First, Plaintiff’s argument that the discovery permitted under the Arbitration Agreement is inadequate is unavailing.  Here, JAMS Rule 17 applies, and outlines the parties’ discovery rights and obligations, which includes but is not limited to, the exchange of relevant information (i.e., all relevant non-privileged documents, identification of witnesses, and depositions of opposing parties) and continued duty to supplement; and the deposition of at least one expert and non-expert with the option to take additional depositions pursuant to parties’ mutual agreement or arbitrator approval.  (D-RJN, Exh. 1, Rule 17.)  Further, the Arbitration Agreement specifically provides that the Arbitrator may allow additional depositions.  (Decl. of Casillas ¶8, Exh. A at ¶11.)  This discovery is adequate, reasonable, and satisfies Armendariz.  (Armendariz, 24 Cal. 4th at pg. 106.)  Armendariz also states that lack of discovery is not grounds for holding a FEHA claim inarbitrable.  (Id.)

Second, Plaintiff’s argument that the Arbitration Agreement forbids her from bringing a representative action is inapposite to the instant motion because Plaintiff does not bring any dispute as a class, collective, or representative action.  Nonetheless, the Arbitration Agreement is consistent with applicable law permitting arbitration of an individual PAGA claim and severance of the non-individual PAGA claims. (See Viking River Cruises, Inc. v. Moriana (2022) 596 U.S. 639, 662 [“We hold that the FAA preempts the rule of Iskanian insofar as it precludes division of PAGA actions into individual and non- individual claims through an agreement to arbitrate,” and therefore “Viking [River Cruises] is entitled to compel arbitration of [plaintiff’s] individual [PAGA] claim.”]; see also Adolph v. Uber Technologies, Inc. (2023) 14 Cal.5th 1104, 1118-1119 [“Viking River requires enforcement of agreements to arbitrate a PAGA plaintiff’s individual claims if the agreement is covered by the FAA”].)

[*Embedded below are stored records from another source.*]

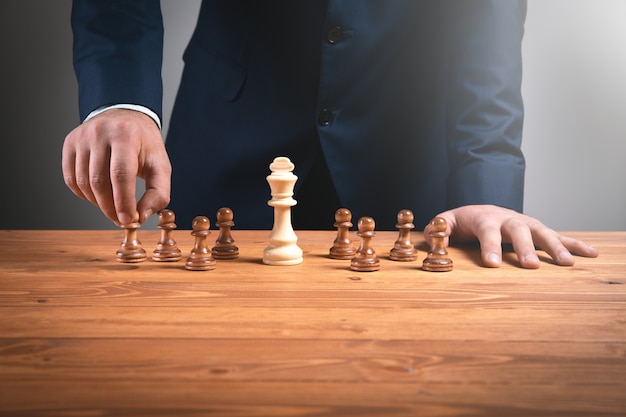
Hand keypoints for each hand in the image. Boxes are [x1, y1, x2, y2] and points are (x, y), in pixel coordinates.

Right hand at [62, 109, 170, 225]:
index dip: (123, 202)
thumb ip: (158, 193)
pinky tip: (98, 196)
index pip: (120, 174)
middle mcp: (100, 132)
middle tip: (120, 219)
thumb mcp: (160, 166)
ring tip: (112, 206)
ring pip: (83, 182)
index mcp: (126, 134)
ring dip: (97, 203)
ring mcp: (82, 136)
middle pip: (99, 180)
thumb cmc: (145, 145)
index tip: (128, 220)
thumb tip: (141, 216)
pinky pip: (71, 179)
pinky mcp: (70, 143)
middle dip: (110, 207)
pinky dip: (84, 194)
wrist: (126, 117)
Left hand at [427, 205, 598, 267]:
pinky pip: (560, 236)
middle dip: (525, 247)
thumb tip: (430, 236)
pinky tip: (592, 255)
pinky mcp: (538, 230)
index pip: (486, 231)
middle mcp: (508, 218)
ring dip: (555, 247)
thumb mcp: (446, 222)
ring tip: (566, 265)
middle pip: (518, 230)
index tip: (492, 264)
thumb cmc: (464, 221)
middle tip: (530, 266)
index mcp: (484, 218)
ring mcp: (526, 223)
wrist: (483, 208)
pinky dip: (576, 245)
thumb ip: (437, 229)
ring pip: (542, 232)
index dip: (489, 246)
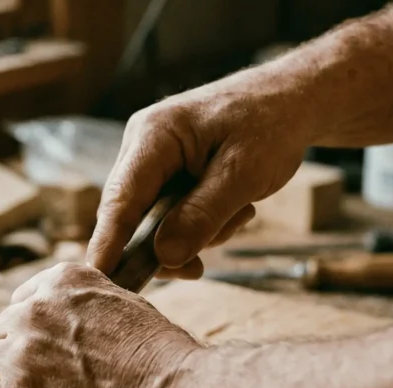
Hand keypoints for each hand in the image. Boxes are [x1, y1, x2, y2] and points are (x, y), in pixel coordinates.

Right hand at [87, 75, 312, 277]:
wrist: (291, 100)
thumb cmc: (270, 124)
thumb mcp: (244, 173)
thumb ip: (203, 215)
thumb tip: (166, 257)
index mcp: (153, 135)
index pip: (121, 198)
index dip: (108, 243)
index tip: (101, 281)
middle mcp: (141, 146)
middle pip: (130, 214)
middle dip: (164, 245)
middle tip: (197, 269)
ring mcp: (151, 161)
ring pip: (151, 221)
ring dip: (193, 233)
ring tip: (238, 214)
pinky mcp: (165, 174)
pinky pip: (168, 215)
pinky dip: (198, 225)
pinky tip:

Finally, Plaintiff’s argument that the Arbitration Agreement does not contain a severability clause is inapposite because there is no need for this Court to sever any portion of the agreement that would render it unconscionable.

Based on the evidence before the Court, the terms of the Arbitration Agreement do not create overly harsh or one-sided results, satisfying the requirements for a substantively conscionable agreement.

Based on the foregoing, the Court finds the Arbitration Agreement is not substantively unconscionable. 

 

C.    Stay of Current Action

Pursuant to C.C.P. §1281.4, if an application has been made to a court involving order to arbitrate a controversy and such application is undetermined, the court where the application is pending shall, upon motion of a party to the action, stay the action until the application for an order to arbitrate is determined.  (C.C.P. §1281.4.)

Accordingly, this case is stayed pending arbitration.

 

D.   Conclusion

Defendant’s motion to compel arbitration is granted. 

The case is stayed pending arbitration. The Court sets a non-appearance case review for April 20, 2026, at 8:30 a.m.  The parties are directed to submit a joint statement five calendar days in advance, apprising the Court of the status of the arbitration.

Moving Party to give notice.

 

 

Dated:  April _____, 2025

                                                                            


Hon. Daniel M. Crowley

Judge of the Superior Court

 

 



[1] The Court notes Defendant reserved the instant motion in the Court Reservation System (“CRS”) as a “Motion to Compel (name extension)”.  A Motion to Compel Arbitration is not a subset of a Motion to Compel Discovery, which is what Defendant’s reserved hearing slot is intended to address.  The CRS has a separate option to reserve a Motion to Compel Arbitration; by attempting to convert a hearing for a discovery motion into a hearing on a motion to compel arbitration, Defendant impermissibly scheduled an earlier hearing date than what was available on the Court’s calendar.  Defendant is directed to refrain from future attempts to game this Court’s hearing schedule.